Evaluation Framework

MultimodalReportBench: 100 diverse topics (technology, healthcare, education, climate, etc.) evaluated across five dimensions (informativeness, coherence, verifiability, visualization quality, and visualization consistency).

Key Experimental Results

Main Results

Model Overall Win Rate Verifiability Visualization Quality
Claude 3.7 Sonnet (MDR) 82% 86% 80%
Open-source Model (MDR) 55%
Human Evaluation (20 topics) 100%

Chart Quality Comparison (10-point scale)

Metric MDR Baseline (DataNarrative)
Layout 9.23 8.48
Aesthetics 9.12 8.38

Visualization Diversity

Chart Type MDR Baseline
Flowcharts 15 2
Dashboards 18 1
Complex Types Total 280 96

Ablation Study

Removed Component Performance Drop
Planning (Stage 3) 85%
Iterative Refinement (Stage 4 Critic) 80%
Exemplar Learning (Stage 2) 70%

Key Findings

  • 82% automatic win rate + 100% human win rate: A clear advantage over the DataNarrative baseline.
  • Substantially improved visualization diversity: MDR generates 280 complex chart types vs. 96 for the baseline, with particularly large gains in flowcharts (15 vs. 2) and dashboards (18 vs. 1).

» Supplied records:
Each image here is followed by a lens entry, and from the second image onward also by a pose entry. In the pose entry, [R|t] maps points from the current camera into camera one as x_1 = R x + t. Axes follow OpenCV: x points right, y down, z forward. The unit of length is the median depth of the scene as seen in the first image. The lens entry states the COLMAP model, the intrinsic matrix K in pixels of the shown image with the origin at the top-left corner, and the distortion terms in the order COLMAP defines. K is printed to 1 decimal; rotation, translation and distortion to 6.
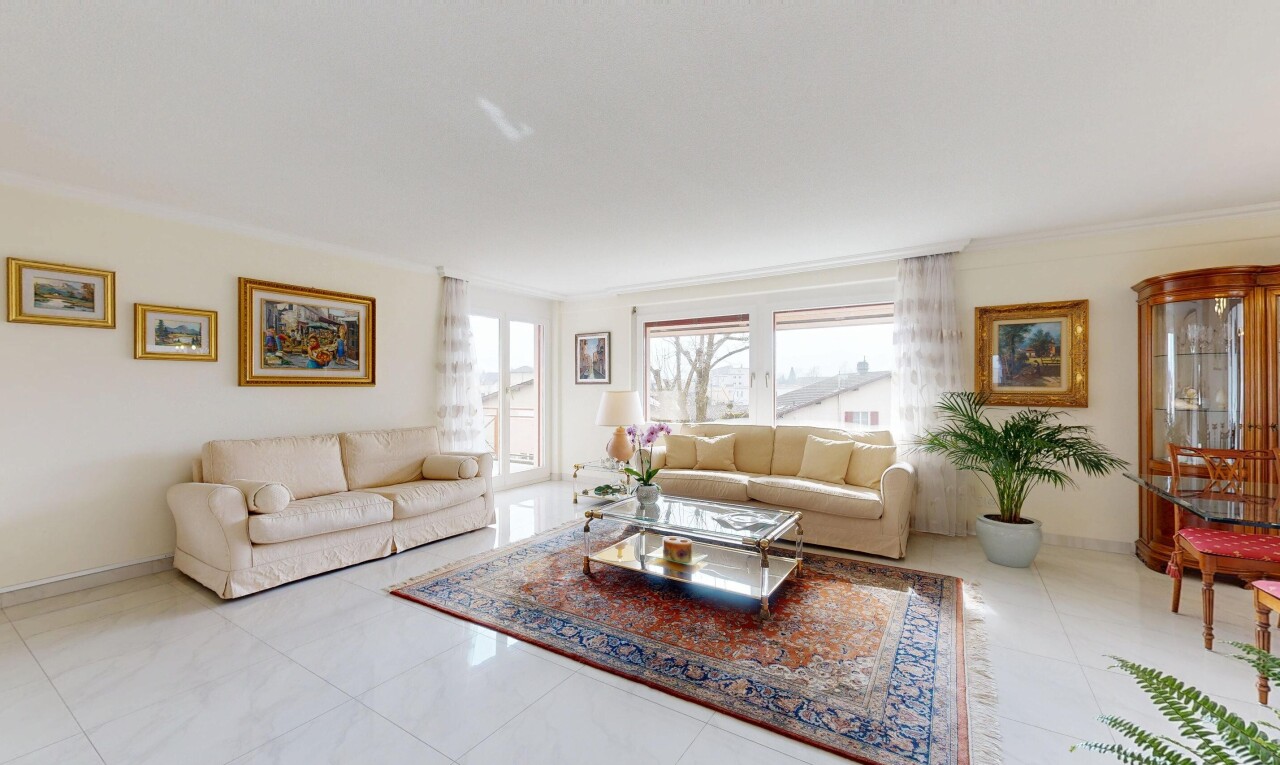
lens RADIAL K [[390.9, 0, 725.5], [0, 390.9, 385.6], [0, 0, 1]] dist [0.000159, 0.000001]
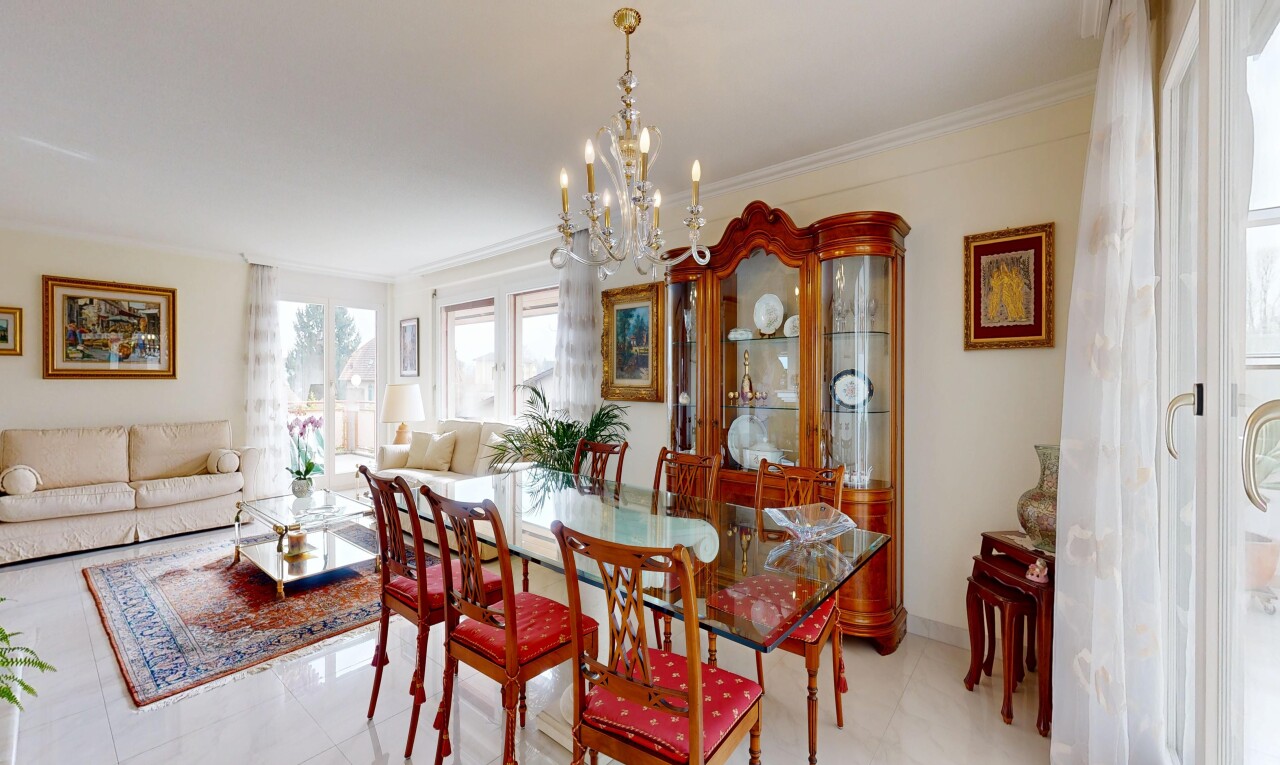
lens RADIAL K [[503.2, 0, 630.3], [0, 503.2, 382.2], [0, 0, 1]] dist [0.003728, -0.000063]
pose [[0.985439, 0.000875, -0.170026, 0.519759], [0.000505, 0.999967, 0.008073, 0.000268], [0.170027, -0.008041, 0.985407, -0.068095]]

==

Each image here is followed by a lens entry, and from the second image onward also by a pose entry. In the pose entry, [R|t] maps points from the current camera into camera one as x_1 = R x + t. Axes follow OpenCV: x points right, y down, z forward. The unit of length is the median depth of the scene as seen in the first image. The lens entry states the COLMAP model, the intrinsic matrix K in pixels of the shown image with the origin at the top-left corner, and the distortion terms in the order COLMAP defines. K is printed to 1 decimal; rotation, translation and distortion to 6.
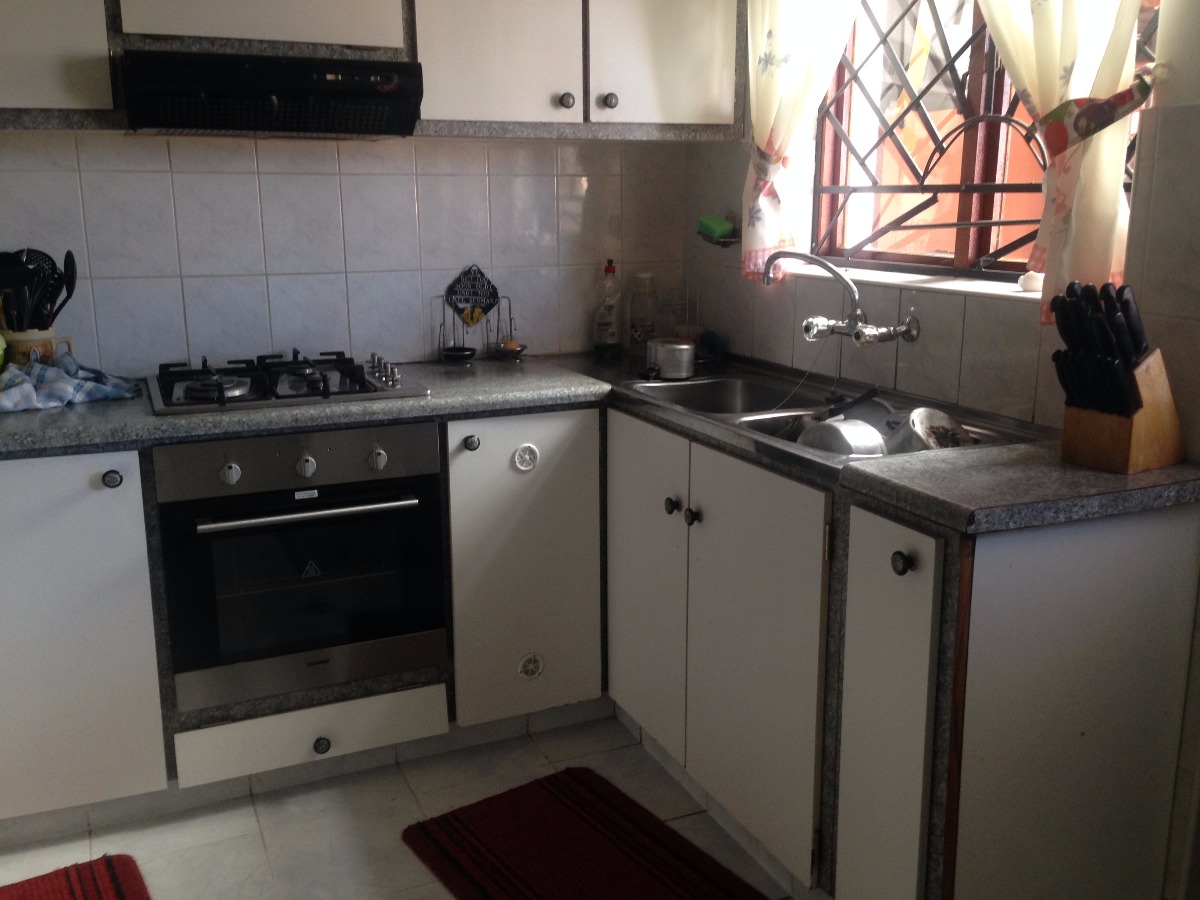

==

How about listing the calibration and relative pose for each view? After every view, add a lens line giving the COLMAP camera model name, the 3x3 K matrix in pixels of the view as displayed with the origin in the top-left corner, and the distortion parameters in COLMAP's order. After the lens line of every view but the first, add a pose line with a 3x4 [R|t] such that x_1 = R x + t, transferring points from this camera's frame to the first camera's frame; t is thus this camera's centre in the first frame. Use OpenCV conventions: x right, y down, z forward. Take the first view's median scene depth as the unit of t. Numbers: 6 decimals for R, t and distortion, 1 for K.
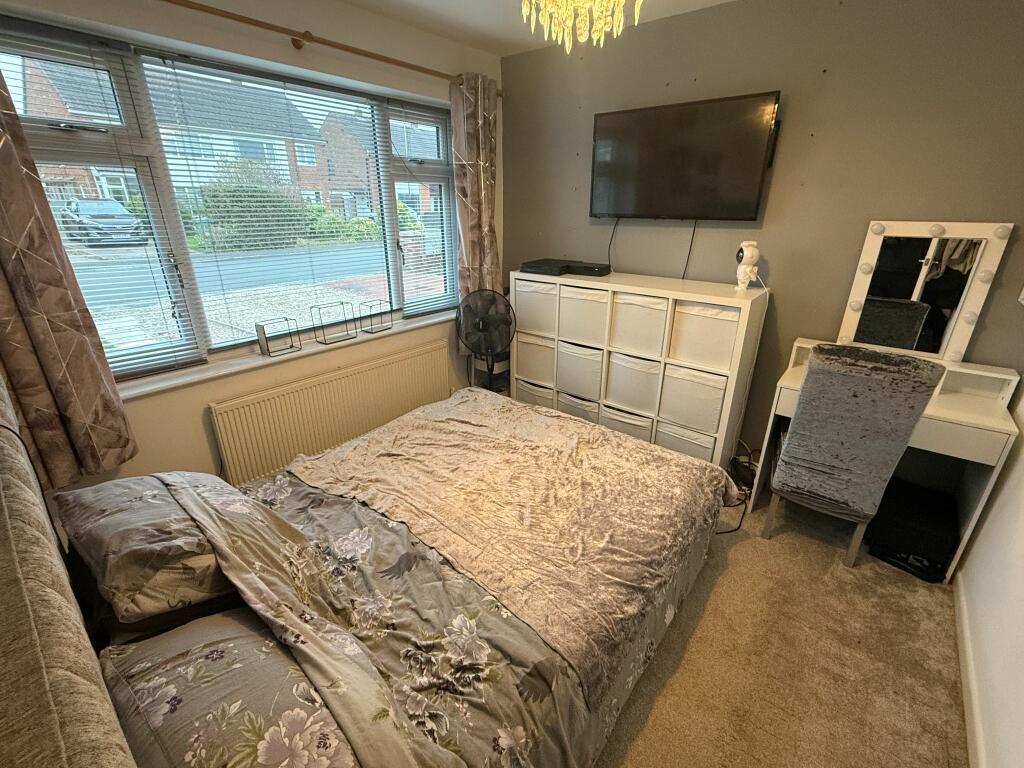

» Exercise instructions:
Answer these questions from the benchmark results:
1. How many topics does MultimodalReportBench cover?
2. What layout score does MDR receive in the chart quality comparison?
3. Which removed component is listed with the largest performance drop?
The data have no connection to the text.

» Expected answer:
1. 100 topics.
2. 9.23.
3. Planning (Stage 3).